+++ Study text +++

Re: [squid-users] load balancing and site failover

2015-03-26 Thread Brendan Kearney
On Thu, 2015-03-26 at 13:53 +1300, Amos Jeffries wrote:
 On 26/03/2015 10:26 a.m., Brendan Kearney wrote:
  On Wed, 2015-03-25 at 15:03 +1300, Amos Jeffries wrote:
  On 25/03/2015 9:55 a.m., brendan kearney wrote:
  Was not sure if bugzilla was used for mailing list issues.  If you would
  like me to open one, I will but it looks like the list is working again.
 
  Bugzilla is used, list bugs under the project services product.
 
 
  As for your query...
 
  On Mar 24, 2015 2:25 PM, Brendan Kearney wrote:
 
  On Tue, 2015-03-24 at 10:18 -0400, Brendan Kearney wrote:
  while load balancing is not a requirement in a proxy environment, it
  does afford a great deal of functionality, scaling and fault tolerance
  in one.  several if not many on this list probably employ them for their
  proxies and likely other technologies, but they are not all created
  equal.
 
  i recently looked to see if a specific feature was in HAProxy.  i was
  looking to see if HAProxy could reply to a new connection with a RST
  packet if no pool member was available.
 
  the idea behind this is, if all of the proxies are not passing the
  service check and are marked down by the load balancer, the reply of a
  RST in the TCP handshake (i.e. SYN - RST, not SYN - SYN/ACK - ACK)
  tells the browser to failover to the next proxy assigned by the PAC
  file.
 
  where i work, we have this configuration working.  the load balancers
  are configured with the option to send a reset when no proxy is
  available in the pool.  the PAC file assigns all 4 of the proxy VIPs in
  a specific order based on which proxy VIP is assigned as the primary.
  In every case, if the primary VIP does not have an available pool
  member, the browser fails over to the next in the list.  failover would
  happen again, if the secondary VIP replies with a RST during the
  connection establishing.  the process repeats until a TCP connection
  establishes or all proxies assigned have been exhausted.  the browser
  will use the proxy VIP that it successfully connects to, for the
  duration of the session.  once the browser is closed and reopened, the
  evaluation of the PAC file occurs again, and the process starts anew.
  plug-ins such as Proxy Selector are the exception to this, and can be
  used to reevaluate a PAC file by selecting it for use.

+++ Dataset entries +++

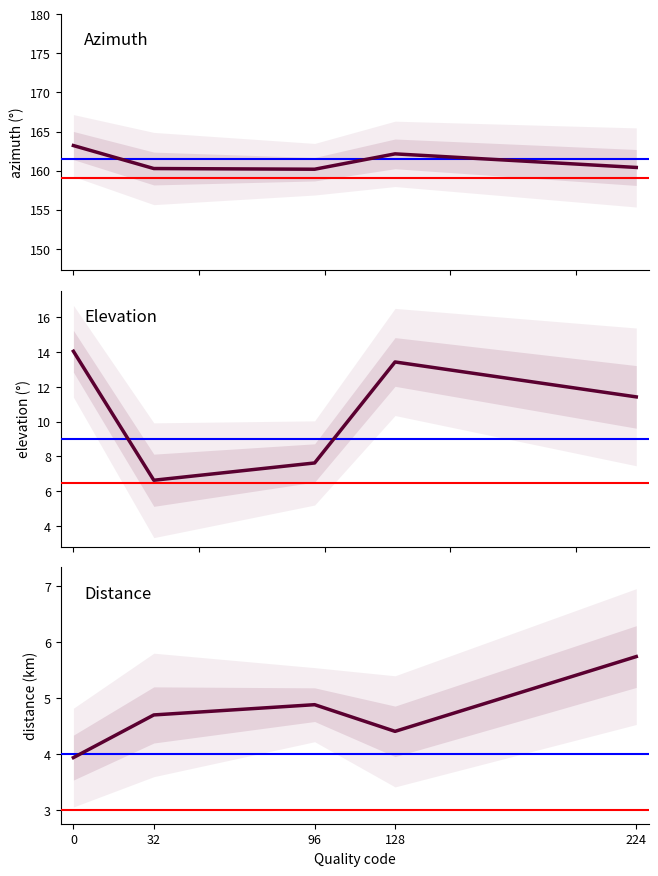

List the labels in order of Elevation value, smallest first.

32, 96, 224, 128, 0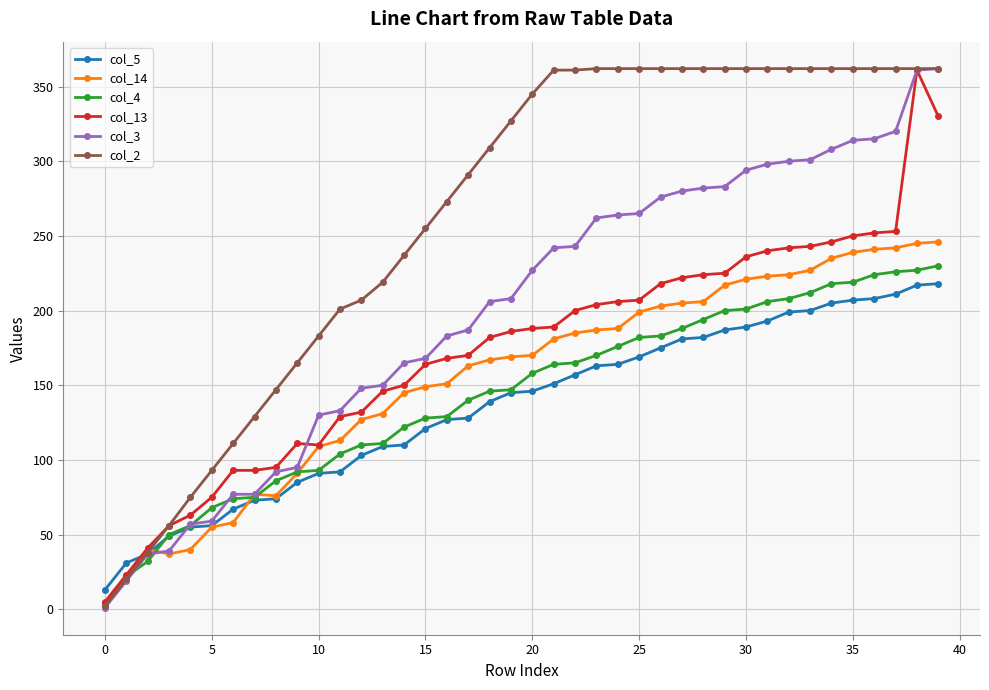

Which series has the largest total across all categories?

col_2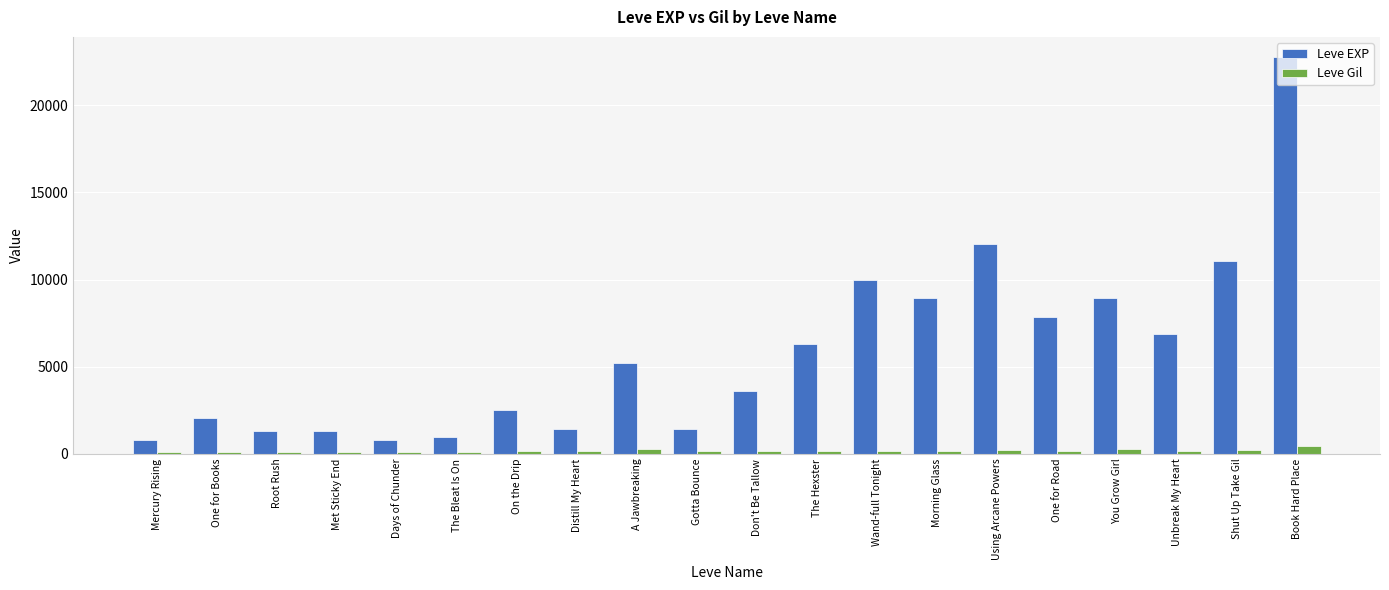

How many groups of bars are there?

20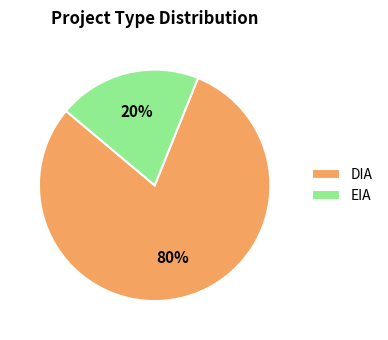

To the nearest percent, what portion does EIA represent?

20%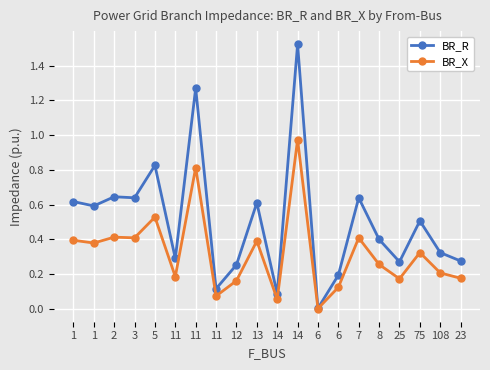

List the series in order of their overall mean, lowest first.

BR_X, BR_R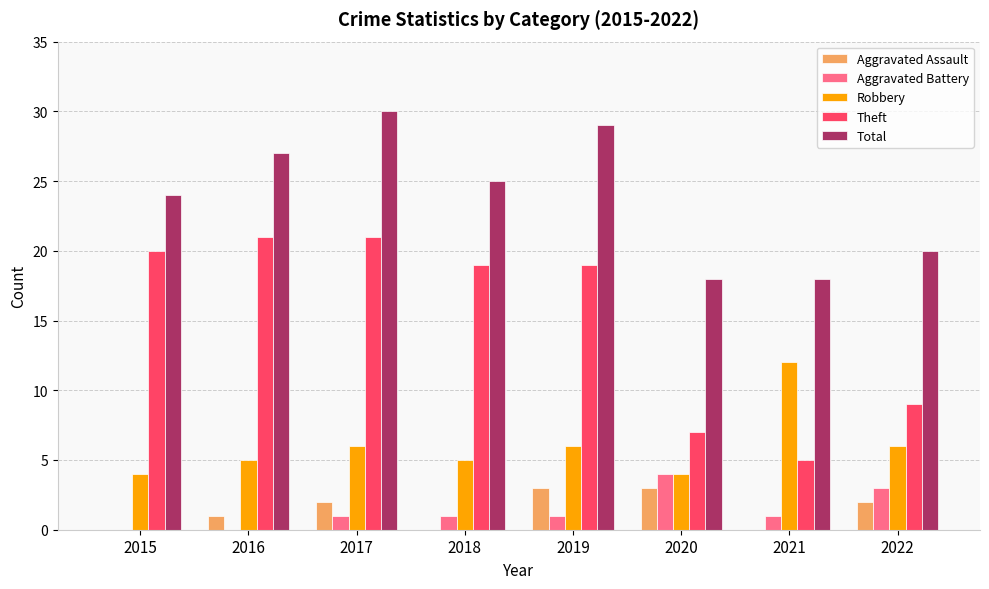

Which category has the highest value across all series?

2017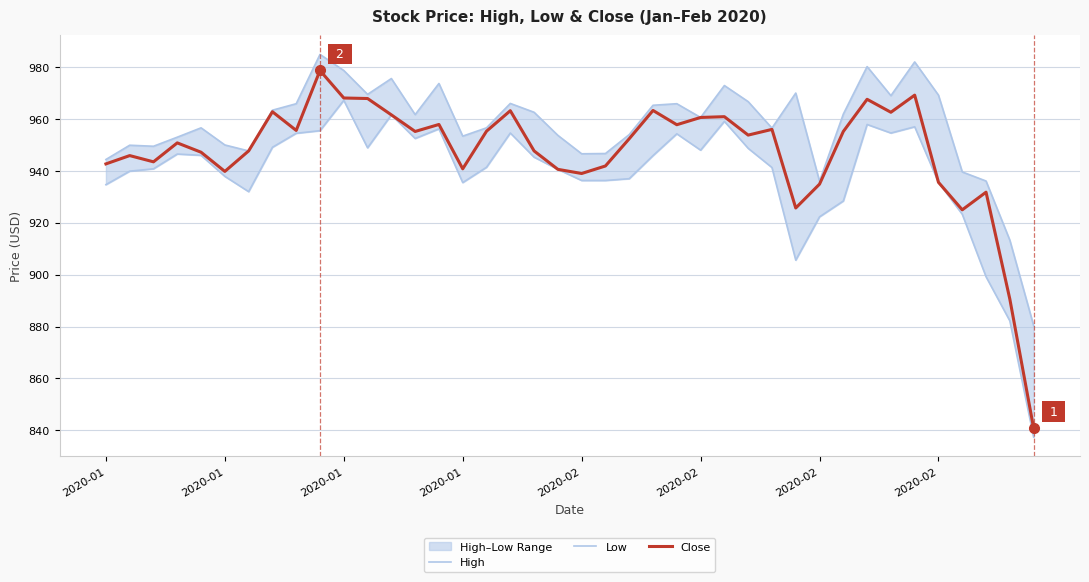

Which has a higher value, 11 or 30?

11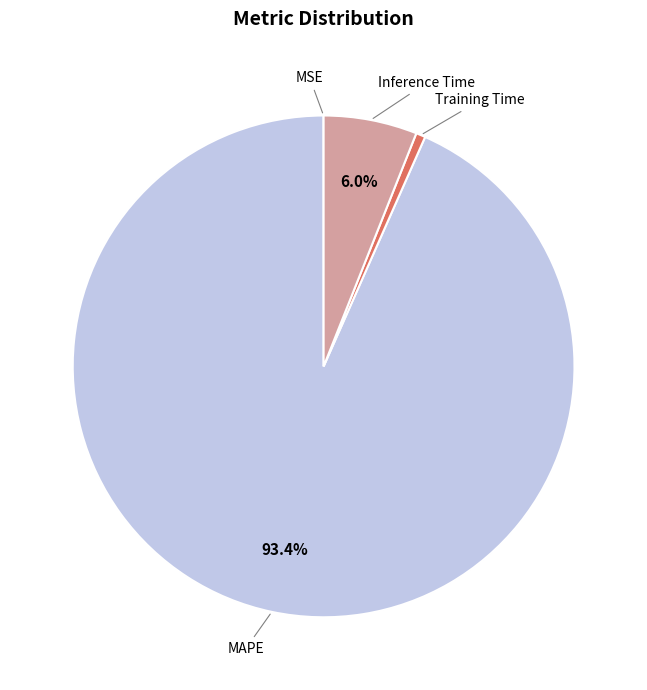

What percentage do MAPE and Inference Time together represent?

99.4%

+++

> [Things to do]:
1 > Answer these questions about the mailing-list post on load balancing and proxy failover:
(a) Under which product should mailing list bugs be listed in Bugzilla?
(b) What did the writer want to know if HAProxy could do when no pool member was available?
(c) How many proxy VIPs does the PAC file assign at the writer's workplace?
2 > Carry the mailing-list post on load balancing and proxy failover further, picking up right after its final sentence.
The records have no connection to the text.

> [Exercise results]:
1 >
(a) The project services product.
(b) Reply to a new connection with a RST packet.
(c) Four.

2 >
  we have used this configuration several times, when we found an ISP link
  was flapping or some other issue more global in nature than just the
  proxies was affecting our egress and internet access.  i can attest to
  the solution as working and elegantly handling site wide failures.
 
  being that the solutions where i work are proprietary commercial
  products, i wanted to find an open source product that does this.  i
  have been a long time user of HAProxy, and have recommended it for
  others here, but sadly they cannot perform this function.  per their
  mailing list, they use the network stack of the OS for connection
  establishment and cannot cause a RST to be sent to the client during a
  TCP handshake if no pool member is available.
 
  they suggested an external helper that manipulates IPTables rules based
  on a pool member being available.  they do not feel that a feature like
  this belongs in a layer 4/7 reverse proxy application.
 
  They are right. HTTP != TCP.
  i didnt confuse that detail.  it was unknown to me that HAProxy could
  not tie layer 7 status to layer 3/4 actions.  the decisions they made
  and how they architected the app is why they cannot do this, not that it
  is technically impossible to do it.  i may be spoiled because i work
  with equipment that can do this for me.
 
  In particular TCP depends on routers having a full routing map of the
  entire Internet (provided by BGP) and deciding the best upstream hop
  based on that global info. Clients have one (and only one) upstream
  router for each server they want to connect to.
  i will contest this.  my router does not need a full BGP map to route
  traffic locally on my LAN or remotely out its WAN interface.  hell, it
  does not even run BGP, and i can still get to the intarwebs, no problem.
  it too, only has one upstream router / default route.
 
 Then your router has more in common with proxy than usual. Its operating
 with a next-hop packet relay model (OSPF? MPLS?) rather than an
 end-to-end model (BGP with RIB/FIB).
DOCSIS 2 - ethernet on the WAN side and locally connected on the LAN
side. :D  oh, and a static route pointing a /24 for vpn traffic to a
specific device.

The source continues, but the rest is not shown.